The Time-Megeve-Mont-Blanc is a cyclosportive that takes place early June in the northern part of the French Alps, 45 km from Geneva. This cycling event attracts 2,000 riders on a 140-km route that starts from the valley town of Sallanches and includes three passes: Col de la Colombiere, Col des Aravis, and Col des Saisies. The event finishes in the ski resort of Megève.

There are three choices of circuit: 80 km (Colombiere, Aravis — climbing 2850 m); 110 km (Colombiere, Aravis, Saisies — climbing 3930 m); 140 km (Colombiere, Aravis, two different ascents of Saisies — climbing 4810 m).

The route is designed so that the total amount of climbing on the longest course exactly equals the height of nearby Mont Blanc, the highest mountain in the Alps and for which the event is named. To complete this long course participants have to have reached control points before certain cut-off times, otherwise they are re-directed on to the shorter versions of the route. This is possible because the routes of the three courses share the same initial and final sections, but the longer routes also incorporate various additional detours on the Col des Saises.

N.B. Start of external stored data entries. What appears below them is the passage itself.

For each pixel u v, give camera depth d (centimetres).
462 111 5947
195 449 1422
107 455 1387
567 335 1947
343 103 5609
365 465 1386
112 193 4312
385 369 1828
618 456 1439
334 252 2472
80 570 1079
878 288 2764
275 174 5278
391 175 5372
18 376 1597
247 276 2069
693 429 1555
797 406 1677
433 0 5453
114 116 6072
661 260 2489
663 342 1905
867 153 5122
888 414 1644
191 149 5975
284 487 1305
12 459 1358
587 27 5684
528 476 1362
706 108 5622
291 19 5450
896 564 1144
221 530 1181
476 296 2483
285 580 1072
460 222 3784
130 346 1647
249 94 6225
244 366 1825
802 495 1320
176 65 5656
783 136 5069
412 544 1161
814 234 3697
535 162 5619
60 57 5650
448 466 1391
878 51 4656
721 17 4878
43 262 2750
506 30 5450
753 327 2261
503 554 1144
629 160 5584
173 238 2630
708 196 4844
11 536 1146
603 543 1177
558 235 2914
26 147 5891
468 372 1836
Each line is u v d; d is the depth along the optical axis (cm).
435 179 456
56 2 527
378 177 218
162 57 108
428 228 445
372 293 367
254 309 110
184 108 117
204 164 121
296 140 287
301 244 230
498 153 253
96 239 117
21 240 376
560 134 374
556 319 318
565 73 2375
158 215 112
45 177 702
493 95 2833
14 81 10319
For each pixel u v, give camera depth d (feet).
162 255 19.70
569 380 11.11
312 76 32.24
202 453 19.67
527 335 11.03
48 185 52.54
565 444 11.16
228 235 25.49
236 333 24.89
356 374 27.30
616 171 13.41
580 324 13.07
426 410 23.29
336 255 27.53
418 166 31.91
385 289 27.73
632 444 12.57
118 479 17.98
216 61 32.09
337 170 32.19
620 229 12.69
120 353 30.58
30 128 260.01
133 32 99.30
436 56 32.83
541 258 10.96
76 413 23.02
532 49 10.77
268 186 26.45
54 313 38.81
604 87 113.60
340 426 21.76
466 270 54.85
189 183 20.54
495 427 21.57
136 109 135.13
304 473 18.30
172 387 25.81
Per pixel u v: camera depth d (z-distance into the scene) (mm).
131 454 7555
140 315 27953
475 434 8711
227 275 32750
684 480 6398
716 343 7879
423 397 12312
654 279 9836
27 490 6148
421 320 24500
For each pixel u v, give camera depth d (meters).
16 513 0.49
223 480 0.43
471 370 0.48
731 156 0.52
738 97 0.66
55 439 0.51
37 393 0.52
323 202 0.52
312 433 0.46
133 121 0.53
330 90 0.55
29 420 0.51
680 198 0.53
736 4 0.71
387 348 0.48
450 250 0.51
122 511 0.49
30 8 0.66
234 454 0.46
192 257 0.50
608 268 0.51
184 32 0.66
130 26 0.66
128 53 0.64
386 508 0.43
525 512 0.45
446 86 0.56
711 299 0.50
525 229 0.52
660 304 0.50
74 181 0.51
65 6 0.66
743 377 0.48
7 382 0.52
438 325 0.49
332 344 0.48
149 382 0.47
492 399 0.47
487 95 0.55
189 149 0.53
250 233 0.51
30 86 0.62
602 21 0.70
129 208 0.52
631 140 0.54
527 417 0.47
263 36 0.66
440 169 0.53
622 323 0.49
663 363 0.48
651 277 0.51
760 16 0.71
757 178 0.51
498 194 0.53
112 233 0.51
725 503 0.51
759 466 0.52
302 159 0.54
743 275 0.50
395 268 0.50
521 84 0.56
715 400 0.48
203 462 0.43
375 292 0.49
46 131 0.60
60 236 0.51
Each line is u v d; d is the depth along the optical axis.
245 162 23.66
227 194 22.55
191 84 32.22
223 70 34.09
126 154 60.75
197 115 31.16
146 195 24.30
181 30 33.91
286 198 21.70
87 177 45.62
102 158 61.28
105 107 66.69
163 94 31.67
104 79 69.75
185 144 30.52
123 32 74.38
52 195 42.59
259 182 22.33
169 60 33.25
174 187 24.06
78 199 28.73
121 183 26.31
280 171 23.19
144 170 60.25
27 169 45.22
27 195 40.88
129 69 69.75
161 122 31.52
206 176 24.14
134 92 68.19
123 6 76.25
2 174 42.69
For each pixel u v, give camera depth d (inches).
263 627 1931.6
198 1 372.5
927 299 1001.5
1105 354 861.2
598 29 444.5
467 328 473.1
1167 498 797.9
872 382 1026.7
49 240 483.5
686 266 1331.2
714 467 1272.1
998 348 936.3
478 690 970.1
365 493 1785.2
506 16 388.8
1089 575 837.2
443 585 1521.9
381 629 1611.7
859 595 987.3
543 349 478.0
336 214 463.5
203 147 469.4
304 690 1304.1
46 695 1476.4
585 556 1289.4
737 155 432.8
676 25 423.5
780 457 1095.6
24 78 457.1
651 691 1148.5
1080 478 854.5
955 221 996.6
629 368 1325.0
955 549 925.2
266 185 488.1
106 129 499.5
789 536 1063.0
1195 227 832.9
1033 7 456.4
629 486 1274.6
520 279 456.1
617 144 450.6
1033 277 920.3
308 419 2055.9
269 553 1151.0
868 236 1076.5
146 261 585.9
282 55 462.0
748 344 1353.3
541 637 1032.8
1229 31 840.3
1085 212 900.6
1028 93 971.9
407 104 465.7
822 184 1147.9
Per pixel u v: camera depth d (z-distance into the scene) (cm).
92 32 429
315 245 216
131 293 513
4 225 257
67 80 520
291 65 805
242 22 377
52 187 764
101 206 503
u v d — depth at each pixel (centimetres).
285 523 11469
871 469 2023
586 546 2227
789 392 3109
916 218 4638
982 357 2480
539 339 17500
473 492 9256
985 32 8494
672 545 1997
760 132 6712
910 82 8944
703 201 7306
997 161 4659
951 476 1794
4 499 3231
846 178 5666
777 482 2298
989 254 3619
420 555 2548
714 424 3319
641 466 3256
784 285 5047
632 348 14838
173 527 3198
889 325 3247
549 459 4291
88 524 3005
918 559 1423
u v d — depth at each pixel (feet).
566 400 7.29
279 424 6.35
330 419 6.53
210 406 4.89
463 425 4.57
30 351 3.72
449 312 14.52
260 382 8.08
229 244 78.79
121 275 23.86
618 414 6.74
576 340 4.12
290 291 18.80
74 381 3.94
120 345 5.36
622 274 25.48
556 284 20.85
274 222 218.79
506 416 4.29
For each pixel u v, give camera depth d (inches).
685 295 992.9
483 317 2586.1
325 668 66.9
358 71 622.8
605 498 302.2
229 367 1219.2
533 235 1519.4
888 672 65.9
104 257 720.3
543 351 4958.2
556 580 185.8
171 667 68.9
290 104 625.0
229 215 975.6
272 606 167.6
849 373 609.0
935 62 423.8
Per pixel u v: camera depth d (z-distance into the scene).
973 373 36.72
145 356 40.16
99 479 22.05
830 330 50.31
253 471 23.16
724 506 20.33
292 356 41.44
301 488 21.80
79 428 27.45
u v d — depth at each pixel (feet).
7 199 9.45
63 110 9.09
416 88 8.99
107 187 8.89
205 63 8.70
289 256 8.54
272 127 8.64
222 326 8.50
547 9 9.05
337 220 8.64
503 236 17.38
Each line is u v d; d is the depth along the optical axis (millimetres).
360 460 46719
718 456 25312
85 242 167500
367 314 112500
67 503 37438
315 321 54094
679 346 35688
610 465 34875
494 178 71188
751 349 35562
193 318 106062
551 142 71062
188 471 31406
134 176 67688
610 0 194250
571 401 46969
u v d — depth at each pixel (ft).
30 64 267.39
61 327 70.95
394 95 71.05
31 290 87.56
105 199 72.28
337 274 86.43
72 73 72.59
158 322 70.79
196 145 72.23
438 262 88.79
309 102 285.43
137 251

The 2014 edition incorporated three new routes heading south of Megeve into the Beaufortin range: 80km 2000 m of climbing with two ascents of Col des Saisies; 110 km 3100m climbing with two ascents of Col des Saisies, Col des Pres, Lac de Roselend; 135km 3500m climbing with two ascents of Col des Saisies, Col des Pres, Lac de Roselend; Col de la Forclaz. Safety considerations following the death of a Swiss rider in the 2010 edition has led to the organisers neutralising downhill sections, participants passing through timing sections at the top and bottom of the major climbs.